I then apply Aline dressing from SA or Loon. Wipe off excess.

if I was in really dirty water I do an immediate full line soak, clean and dress

my lines stay supple, shoot fine and last. SA and dressing kits are affordable and easy.

no detergents or WD40 . Manufacturer info is Basically what I do.


----------



## crabsNshrimp (Nov 3, 2021)

I use the Rio Agent X dressing and the SA dressing and both work well.


----------



## permitcaptain (Nov 24, 2021)

SS06 said:


> Food grade silicone spray...green can at your local hardware. Cleans and conditions the line


Agree


----------



## minchyota (Nov 27, 2018)

Alexander Wilcox said:


> I rinse my reels after every trip. Every few months or if the line starts showing some dirt I strip it off and use this kit:
> 
> 
> 
> ...



I second this.
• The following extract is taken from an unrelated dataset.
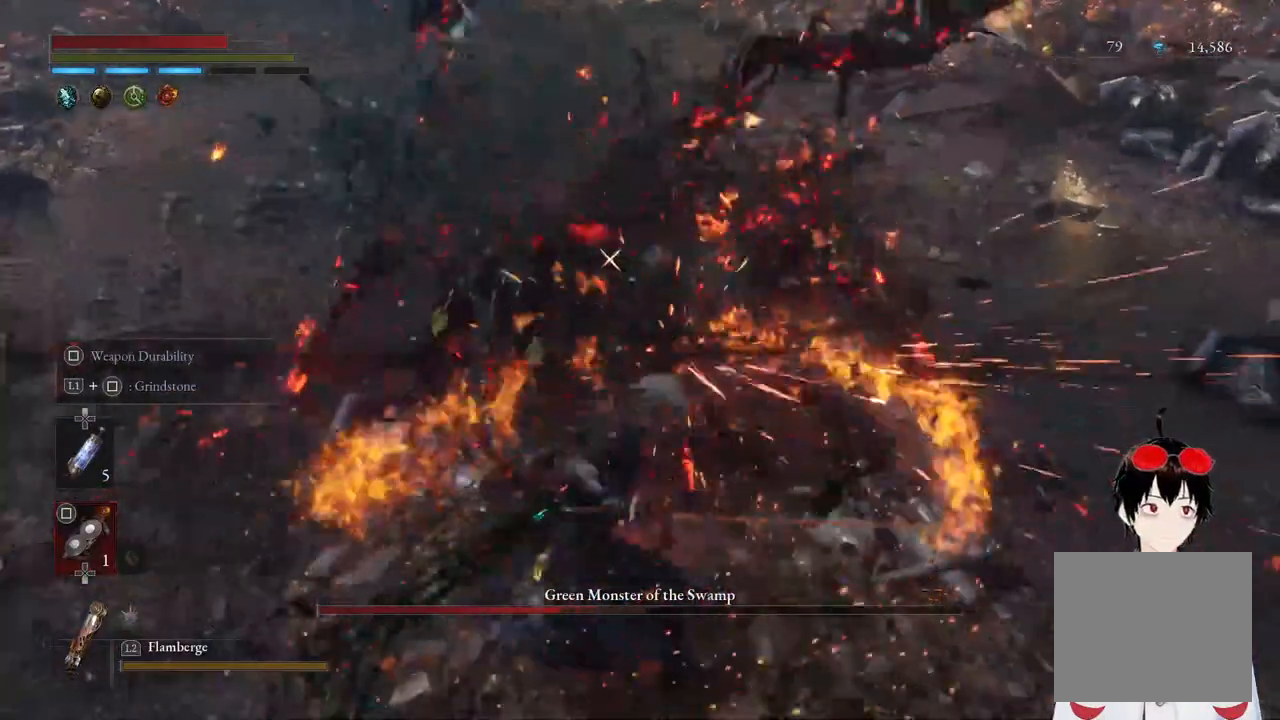
{"buttons": ["R1"], "left_stick": "center", "right_stick": "center", "events": [[33, "R1", "up"], [100, "R1", "down"], [200, "R1", "up"], [300, "R1", "down"], [400, "R1", "up"], [467, "R1", "down"]]}
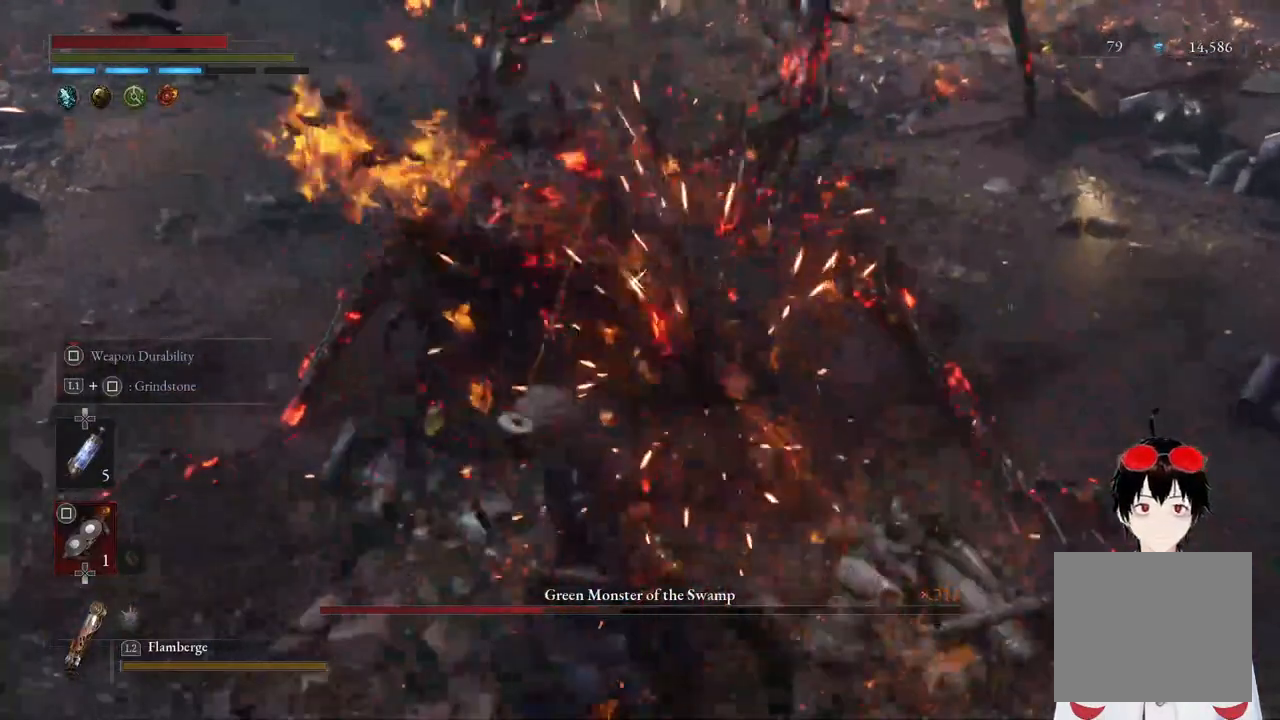
{"buttons": [], "left_stick": "center", "right_stick": "center", "events": [[67, "R1", "up"]]}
I rinse my reels with hot tap water after each trip. When I do use the Loon kit, I usually use a microfiber rag with hot water and run the line through it to clean it off, then apply the loon fly line cleaner. Its a set and forget and it has worked well for me.


----------



## OneMoreCast (Oct 23, 2021)

Does this kit work with all lines - sinking as well as floating? I have a couple dressings that say not to use them on sinking lines. I'd rather not have to think about what dressing to use for what line. 

I ignored the warning and used one on an intermediate just to see. It wasn't an intermediate for a while after that!


----------



## PeteS (Dec 30, 2016)

If it comes recommended by this man I'm in


----------



## JaxFishingAdventures (Dec 8, 2021)

Our fly club suggests wet rag a few times then 303.


----------



## John Stark (9 mo ago)

SS06 said:


> Food grade silicone spray...green can at your local hardware. Cleans and conditions the line


I have heard that and will be looking for it next time I am in the hardware store!!


----------



## RennieRae (Aug 4, 2018)

What is the product that Flip is spraying in that video?


----------



## kjnengr (Jan 16, 2018)

RennieRae said:


> What is the product that Flip is spraying in that video?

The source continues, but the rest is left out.